**Stated problem 1**
Name every person mentioned in the blog post on gcc strict aliasing.
**Stated problem 2**
Rewrite the stretch from "The only reason" through "cast are frowned." of the blog post on gcc strict aliasing, changing every "offset" to "displacement".
**Stated problem 3**
According to the blog post on gcc strict aliasing, at which optimization levels has gcc 4.4 decided to enforce strict aliasing?

**Document**
★ ★ ★ ★ ★

At this point I split out a tiny test case:

#include <stdio.h>
#include <stdlib.h>

typedef struct _node {
    struct _node *next;
    int value;
} Node;

int main (int argc, char **argv)
{
    Node *list, *node, *tail;
    int i;
    
    list = NULL;
    tail = (Node *) &list;
    
    for (i = 0; i < 10; i++) {
        node = malloc (sizeof (Node));
        node->next = NULL;
        node->value = i;
        
        tail->next = node;
        tail = node;
    }
    
    if (list == NULL)
        printf ("oops, list is null???\n");
    
    return 0;
}

I then built this test program using gcc -Wall -g -o list-test list-test.c. When I ran the program, no error.

Huh.

Luckily I thought to rebuild with -O2. This time when I ran my test program, it printed out the error I expected. The list was NULL.

Doing a bit of research suggests that gcc 4.4 has decided to enforce strict aliasing for -O2 and higher, which explains why it works without -O2.

Oddly enough, I get no strict aliasing warnings from gcc even when I use -Wall -O2.

So be warned... gcc 4.4 may break your perfectly valid code in mysterious ways.

Update: Looks like MySQL had similar problems and according to this article, it is suggested that the gcc developers have interpreted the c99 specification far too strictly.

Update 2: Josh's comment had an excellent explanation of the problem this code hits, so I thought I'd add it to my blog post for anyone who may otherwise miss his comment:

I imagine that gcc's aliasing thinks that dereferencing a Node* can only write to Node objects, so it won't have any effect on Node*s like list. Thus it thinks that list is never modified in that function, and it propagates the NULL constant throughout.

I also liked Josh's explanation of why the above code works (since a number of people have been confused by it already, I'll post that too):

The only reason it "works" in the -O0 case is because the next field happens to be the first field, as Fabian pointed out. The first time you write to tail->next, you're writing to &list with no offset, so list happens to get the value of node. When next does have an offset, then the value of list is not changed, but something else on the stack after it will be clobbered.

33 comments:

Fabian said...

Hmm I really had to think quite a while to figure out what the code was doing.
Which is probably because I program in C++ and C-style cast are frowned.

So is this really good programming style, relying on the memory layout of the node structure?

I mean it e.g. will also break immediately if you change the structure to:

typedef struct _node {
int x;
struct _node *next;
int value;
} Node;

So at least add a BIG note, the next pointer must be the very first member of the node struct.

Marcus Meissner said...

Your code is broken actually.

&list will give you a Node** pointer, not a Node* ...

Your initial setup of "tail" should be different, otherwise you might even overwrite random stack values.

just think, what is "tail->next" pointing at during the first iteration.

Richard said...

Or just avoid this by not doing

Node *list, *node, *tail;
tail = (Node *) &list; // wtf?

★ ★ ★ ★ ★

**Data listing**
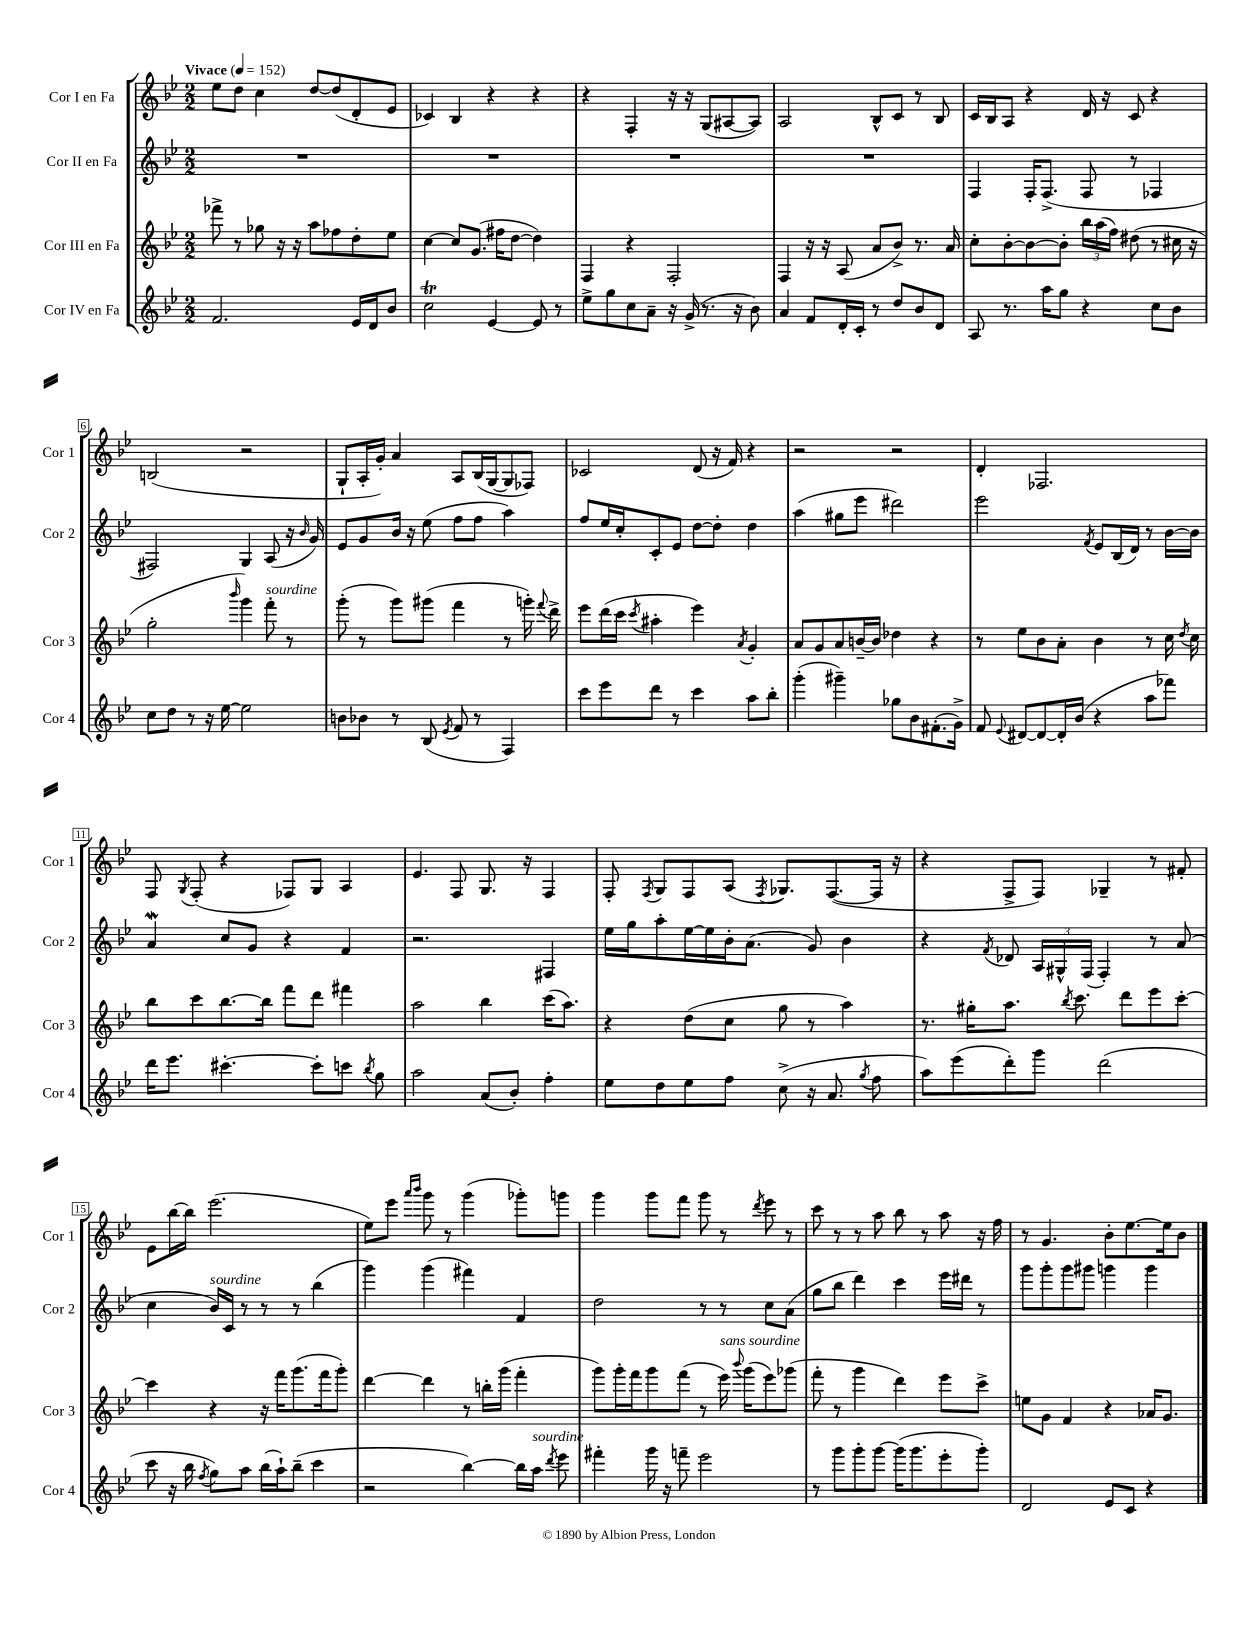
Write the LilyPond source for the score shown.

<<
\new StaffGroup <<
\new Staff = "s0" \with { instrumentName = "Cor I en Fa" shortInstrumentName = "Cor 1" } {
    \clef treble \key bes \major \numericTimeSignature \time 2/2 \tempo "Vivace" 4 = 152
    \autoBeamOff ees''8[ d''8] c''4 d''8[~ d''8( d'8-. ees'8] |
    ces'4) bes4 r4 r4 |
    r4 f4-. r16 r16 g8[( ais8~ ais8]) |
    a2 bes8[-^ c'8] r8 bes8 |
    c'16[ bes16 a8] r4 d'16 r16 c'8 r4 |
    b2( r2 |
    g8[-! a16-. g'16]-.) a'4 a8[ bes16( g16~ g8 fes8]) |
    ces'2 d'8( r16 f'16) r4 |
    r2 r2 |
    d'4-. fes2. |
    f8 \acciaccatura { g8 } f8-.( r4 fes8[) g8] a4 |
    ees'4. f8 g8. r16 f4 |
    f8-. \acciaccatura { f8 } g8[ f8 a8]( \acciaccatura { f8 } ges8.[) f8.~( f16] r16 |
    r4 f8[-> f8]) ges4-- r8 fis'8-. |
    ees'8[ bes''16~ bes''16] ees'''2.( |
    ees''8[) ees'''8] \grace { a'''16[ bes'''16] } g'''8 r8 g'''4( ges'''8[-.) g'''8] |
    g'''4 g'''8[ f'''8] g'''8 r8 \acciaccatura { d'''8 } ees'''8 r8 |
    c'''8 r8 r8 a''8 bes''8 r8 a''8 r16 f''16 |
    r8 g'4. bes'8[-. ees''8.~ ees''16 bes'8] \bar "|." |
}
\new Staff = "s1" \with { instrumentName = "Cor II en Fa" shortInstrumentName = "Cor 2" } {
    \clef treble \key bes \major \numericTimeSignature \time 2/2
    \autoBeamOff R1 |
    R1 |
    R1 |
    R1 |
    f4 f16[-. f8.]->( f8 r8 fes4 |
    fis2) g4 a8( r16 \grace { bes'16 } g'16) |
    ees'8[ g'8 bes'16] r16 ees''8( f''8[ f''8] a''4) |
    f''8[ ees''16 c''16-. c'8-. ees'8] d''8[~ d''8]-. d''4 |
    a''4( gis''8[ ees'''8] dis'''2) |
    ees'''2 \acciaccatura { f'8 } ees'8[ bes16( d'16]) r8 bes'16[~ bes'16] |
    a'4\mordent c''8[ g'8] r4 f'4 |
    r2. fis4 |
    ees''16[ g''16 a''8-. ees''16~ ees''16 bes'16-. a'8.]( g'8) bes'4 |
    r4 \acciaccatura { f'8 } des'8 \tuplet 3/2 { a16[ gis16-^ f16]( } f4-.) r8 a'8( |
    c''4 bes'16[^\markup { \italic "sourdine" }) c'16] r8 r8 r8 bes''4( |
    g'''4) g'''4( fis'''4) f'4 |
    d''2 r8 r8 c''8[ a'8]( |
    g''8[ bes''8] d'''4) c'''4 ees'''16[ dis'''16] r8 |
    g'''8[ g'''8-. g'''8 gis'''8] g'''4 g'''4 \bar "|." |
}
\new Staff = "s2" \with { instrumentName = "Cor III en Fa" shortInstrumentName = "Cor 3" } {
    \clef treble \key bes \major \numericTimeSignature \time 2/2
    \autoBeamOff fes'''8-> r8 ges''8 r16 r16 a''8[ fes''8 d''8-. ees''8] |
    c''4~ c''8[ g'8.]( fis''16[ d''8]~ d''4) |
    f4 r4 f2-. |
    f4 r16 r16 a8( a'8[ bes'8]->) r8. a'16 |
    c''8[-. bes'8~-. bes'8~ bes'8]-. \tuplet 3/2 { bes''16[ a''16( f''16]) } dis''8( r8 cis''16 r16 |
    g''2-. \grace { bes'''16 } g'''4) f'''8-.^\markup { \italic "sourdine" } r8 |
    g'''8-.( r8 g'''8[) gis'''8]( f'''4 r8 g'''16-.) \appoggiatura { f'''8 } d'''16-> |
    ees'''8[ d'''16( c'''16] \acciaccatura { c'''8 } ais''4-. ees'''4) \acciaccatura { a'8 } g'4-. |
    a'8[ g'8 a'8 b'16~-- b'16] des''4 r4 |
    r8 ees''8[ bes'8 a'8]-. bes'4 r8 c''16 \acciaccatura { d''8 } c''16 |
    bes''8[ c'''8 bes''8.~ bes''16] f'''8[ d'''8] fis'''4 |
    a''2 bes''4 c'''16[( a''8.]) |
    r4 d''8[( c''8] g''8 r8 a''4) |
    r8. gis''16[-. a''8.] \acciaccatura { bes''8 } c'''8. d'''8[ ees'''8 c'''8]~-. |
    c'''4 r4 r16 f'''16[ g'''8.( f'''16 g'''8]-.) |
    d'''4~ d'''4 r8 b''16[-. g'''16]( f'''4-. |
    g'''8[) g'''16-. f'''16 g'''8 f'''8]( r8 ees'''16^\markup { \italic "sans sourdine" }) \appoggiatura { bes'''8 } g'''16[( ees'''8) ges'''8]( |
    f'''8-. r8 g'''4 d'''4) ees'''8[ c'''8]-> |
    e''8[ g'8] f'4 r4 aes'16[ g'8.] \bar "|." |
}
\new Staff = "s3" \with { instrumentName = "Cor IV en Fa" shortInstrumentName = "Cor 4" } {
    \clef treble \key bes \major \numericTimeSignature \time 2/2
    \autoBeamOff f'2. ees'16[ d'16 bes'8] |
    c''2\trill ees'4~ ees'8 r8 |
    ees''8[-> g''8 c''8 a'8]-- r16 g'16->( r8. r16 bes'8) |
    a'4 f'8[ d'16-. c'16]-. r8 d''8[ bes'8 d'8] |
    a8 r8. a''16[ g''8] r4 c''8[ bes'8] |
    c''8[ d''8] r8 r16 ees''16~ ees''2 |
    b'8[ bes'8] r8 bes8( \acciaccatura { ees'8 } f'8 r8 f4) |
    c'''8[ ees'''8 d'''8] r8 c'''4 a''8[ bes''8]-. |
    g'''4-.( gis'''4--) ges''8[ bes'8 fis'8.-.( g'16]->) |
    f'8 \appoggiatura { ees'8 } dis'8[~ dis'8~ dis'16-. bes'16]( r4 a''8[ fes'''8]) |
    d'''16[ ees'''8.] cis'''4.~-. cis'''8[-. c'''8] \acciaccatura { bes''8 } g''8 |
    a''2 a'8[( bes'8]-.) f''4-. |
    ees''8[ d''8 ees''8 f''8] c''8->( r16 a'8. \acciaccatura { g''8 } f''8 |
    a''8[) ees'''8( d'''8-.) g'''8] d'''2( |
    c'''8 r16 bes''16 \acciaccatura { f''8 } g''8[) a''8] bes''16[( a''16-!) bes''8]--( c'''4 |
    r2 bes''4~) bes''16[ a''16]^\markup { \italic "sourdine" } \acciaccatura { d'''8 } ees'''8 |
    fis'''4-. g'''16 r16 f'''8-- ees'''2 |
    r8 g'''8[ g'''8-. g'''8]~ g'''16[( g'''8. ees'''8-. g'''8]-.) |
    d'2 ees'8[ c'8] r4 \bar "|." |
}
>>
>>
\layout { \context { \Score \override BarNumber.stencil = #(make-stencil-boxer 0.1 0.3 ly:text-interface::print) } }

★ ★ ★ ★ ★

**Solution 1**
Josh, Fabian, Marcus Meissner, Richard

**Solution 2**
The only reason it "works" in the -O0 case is because the next field happens to be the first field, as Fabian pointed out. The first time you write to tail->next, you're writing to &list with no displacement, so list happens to get the value of node. When next does have an displacement, then the value of list is not changed, but something else on the stack after it will be clobbered.

33 comments:

Fabian said...

Hmm I really had to think quite a while to figure out what the code was doing.
Which is probably because I program in C++ and C-style cast are frowned.

**Solution 3**
-O2 and higher